In Nevada’s luxury market, which provides a more affordable alternative to other, pricier coastal luxury markets, Gianni Sammarco of Las Vegas-based huntington & ellis told Inman that luxury buyer-transplants have been leading many all-cash transactions in the state.
“Most of the time when you get into the bracket of the high-end market, [most clients] are cash buyers,” Sammarco said. “They’ve sold their home in California, and Las Vegas still looks like a bargain compared to those major metropolitan cities like New York, Seattle, San Francisco, San Diego, Los Angeles, all those big cities.”
As prices rose, the number of new luxury listings also skyrocketed, Redfin reported, with luxury homeowners ready to cash out on bigger sales profits while not being restricted by mortgage rates. New luxury listings rose 19.7 percent year over year during Q4 2023, marking the largest increase in new listings in more than two years. By contrast, new listings of non-luxury properties fell about 3 percent year over year, which was the smallest decline in new listings in the last year-and-a-half.
Even with that growth in new listings, total luxury inventory is still below typical fourth-quarter levels, Redfin noted. Still, overall luxury inventory is projected to continue increasing in 2024 as more luxury homeowners seek out those larger home sale profits.
“More luxury listings will temper price growth as the year goes on,” Redfin Senior Economist Sheharyar Bokhari said in a statement. “Overall, that’s a good thing for the high-end market: Sellers will still fetch fair prices, buyers will have more to choose from and sales should tick up.”
New luxury listings on the market also contributed to a smaller decline in sales from recent years — sales of luxury properties decreased by just 1.7 percent year over year during Q4 2023, the smallest drop in sales since mid-2021.
Sammarco told Inman that Nevada’s luxury market as a whole continues to be a haven for out-of-state buyers looking for a more tax-friendly investment. According to Redfin’s report, Las Vegas saw a nearly 34 percent increase in luxury sales year over year during the fourth quarter.
“We’re seeing Nevada be a tax haven for high-net-worth individuals, and particularly, Las Vegas is just really seeing an influx of people coming in from all over for tax purposes,” Sammarco said.

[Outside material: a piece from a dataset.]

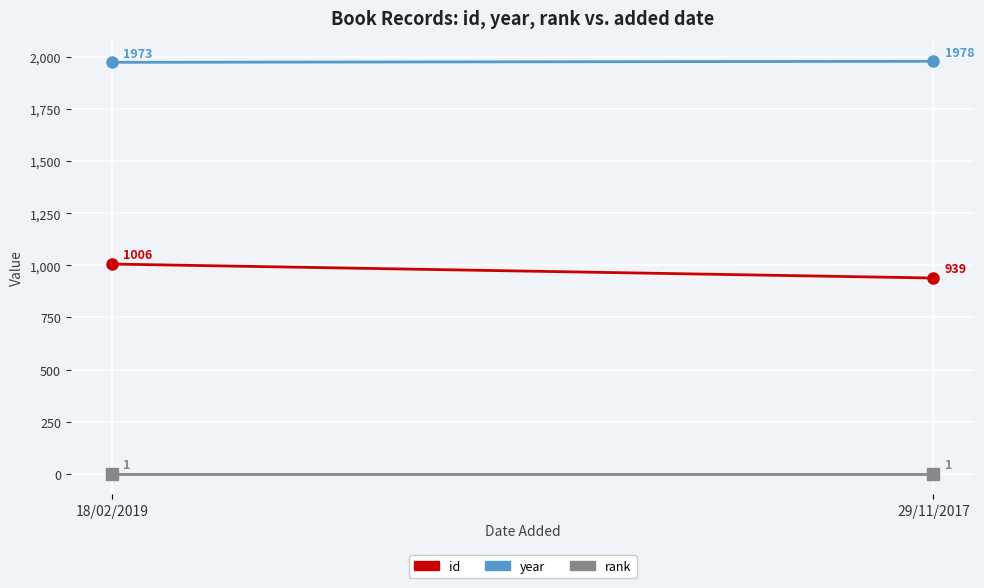

Where is id nearest to the value 972?

29/11/2017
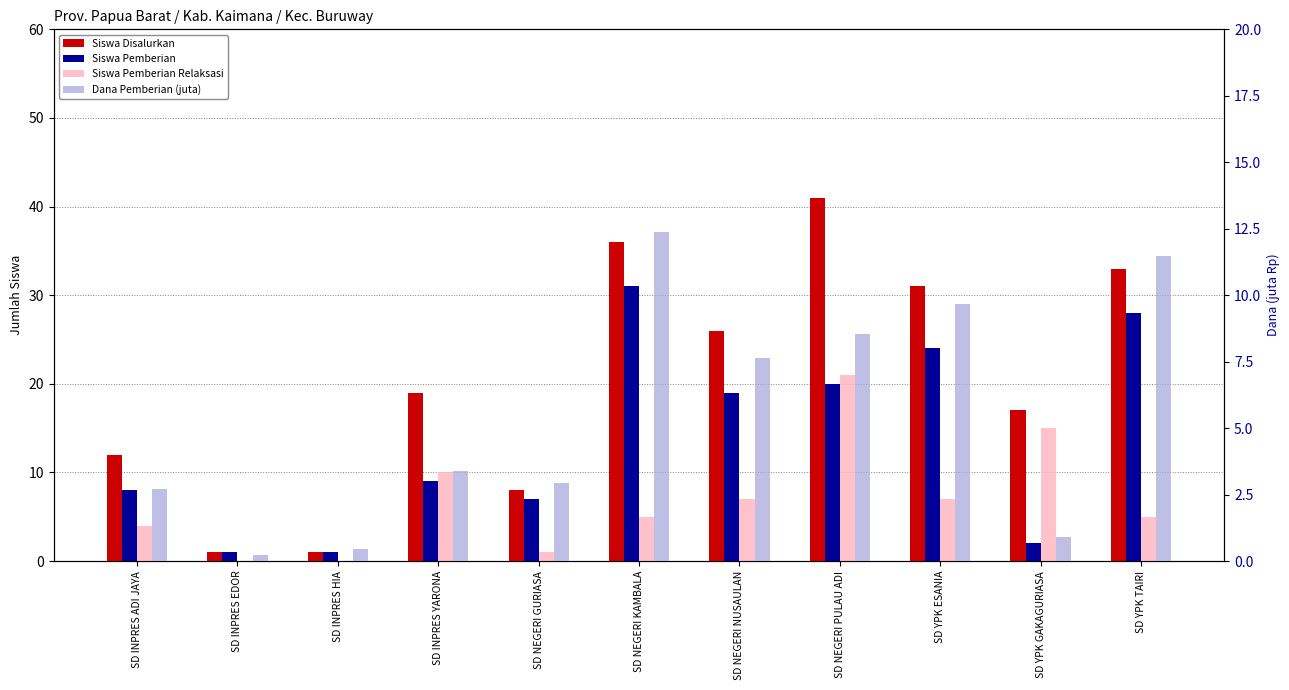

Which series changed the most between SD NEGERI GURIASA and SD YPK TAIRI?

Siswa Disalurkan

He noted that he had just closed a home at luxury development The Ridges for a high-net-worth buyer from California who had recently sold his company and was relocating to Las Vegas because of the tax-friendly environment.

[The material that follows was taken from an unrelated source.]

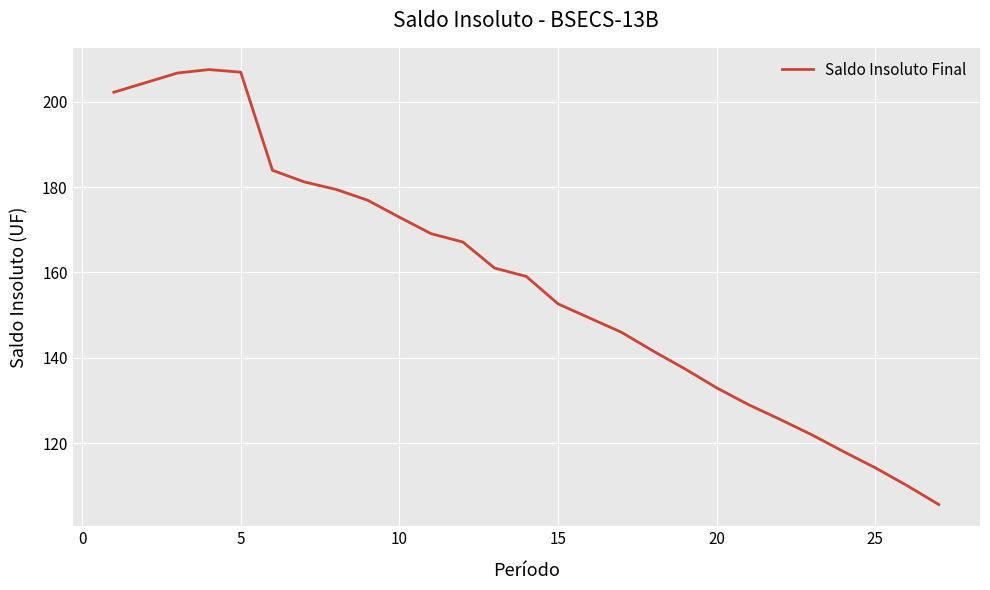

What is the smallest value displayed?

105.6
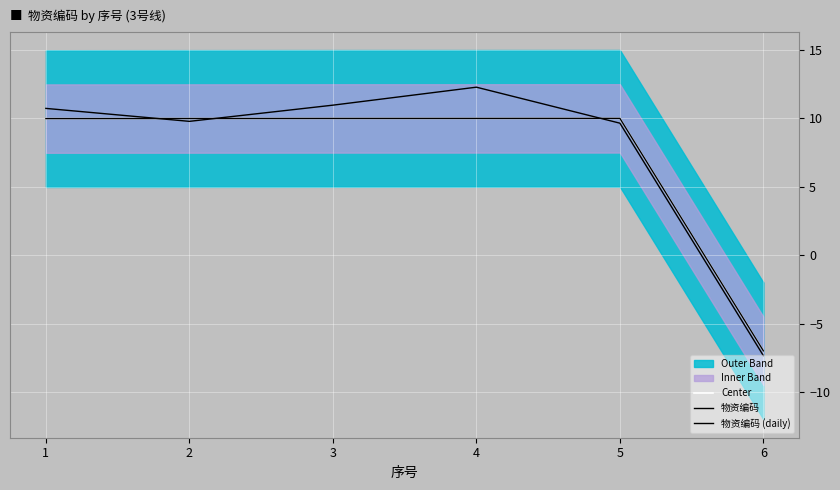

Is the value of Center at 3 greater than the value of 物资编码 (daily) at 4?

No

With the luxury market already heating up just one month into 2024, agents also said luxury clients shouldn’t wait until spring to enter the market this year.

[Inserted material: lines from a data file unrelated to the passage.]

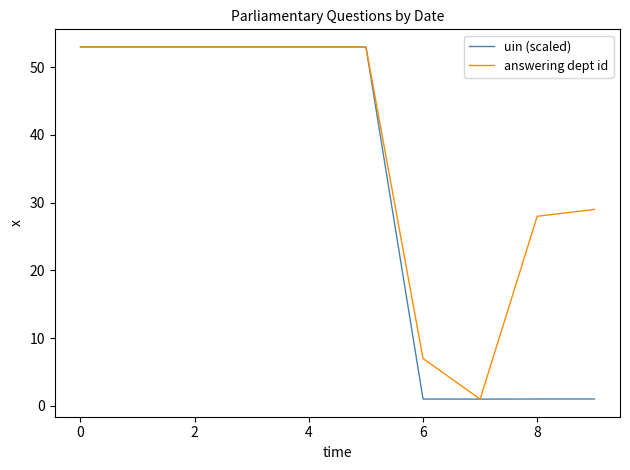

List the series in order of their overall mean, highest first.

answering dept id, uin (scaled)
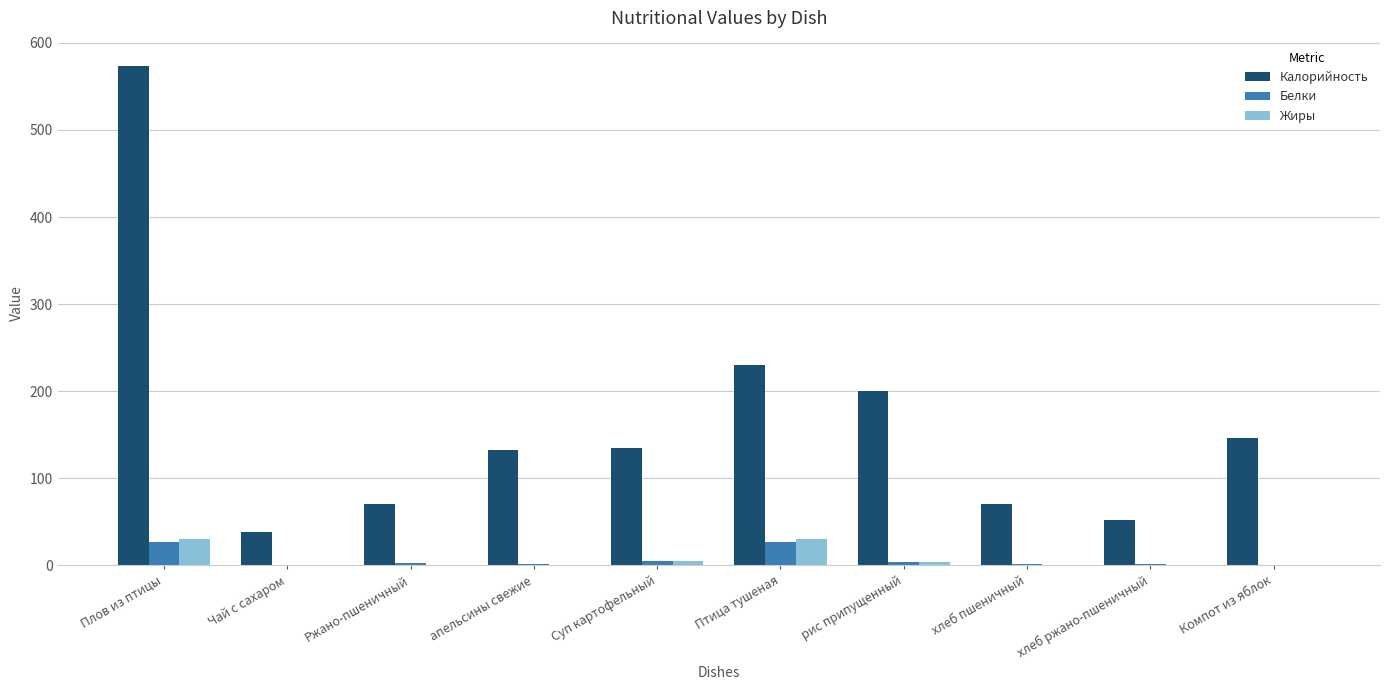

What is the maximum value shown in the chart?

573.8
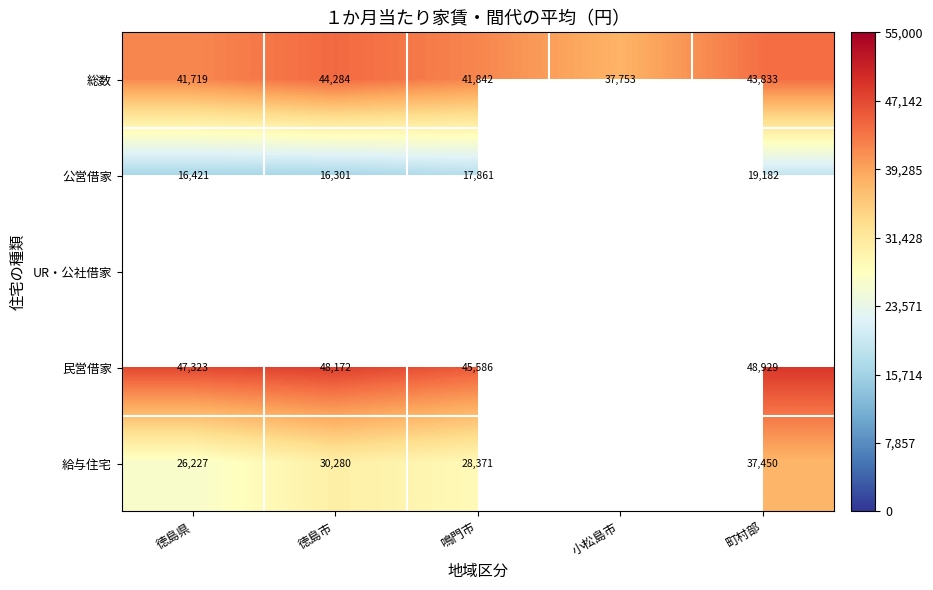

Which label corresponds to the largest value in the chart?

町村部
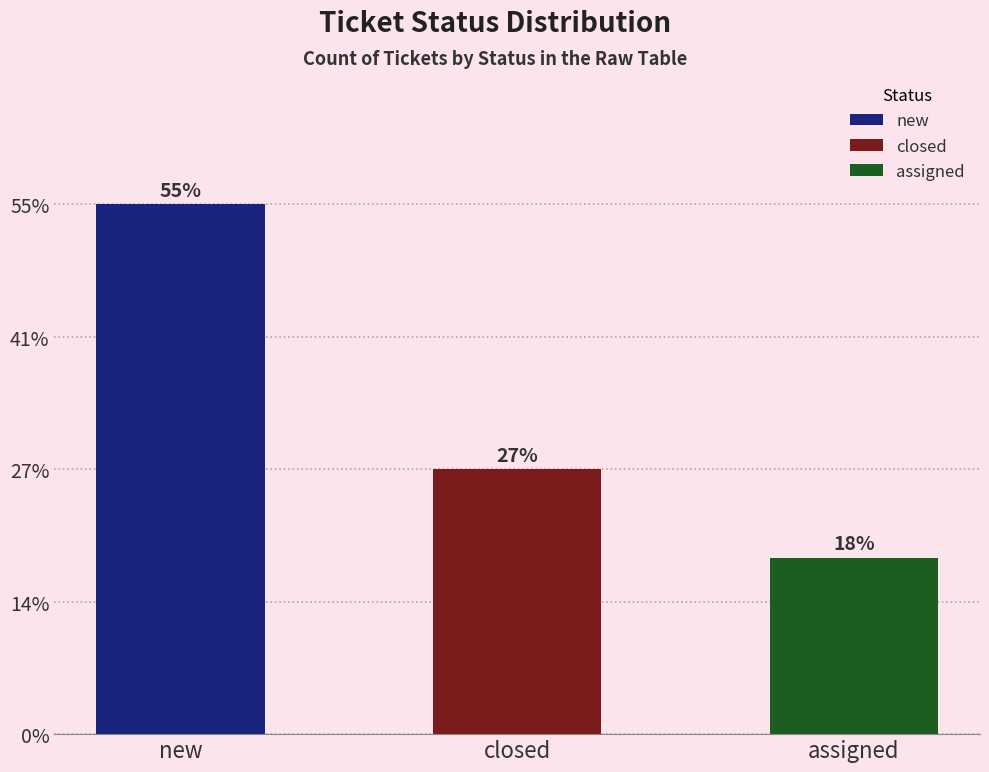

Rank the categories by value from highest to lowest.

new, closed, assigned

“I would recommend to any buyer that’s out there, don’t wait towards the end of the season — buy now, because if it’s going to be like last season, the frenzy came towards the end of the season,” Assouline said.
With inventory tight and buyers out and about, Sammarco said he and his team are turning to their network to find off-market listings. “It’s challenging us on our skill set to find properties that are not listed on the MLS, [and] finding that nugget of that seller who’s willing to sell at the right price.”
Sammarco added, “The spring market has already started.”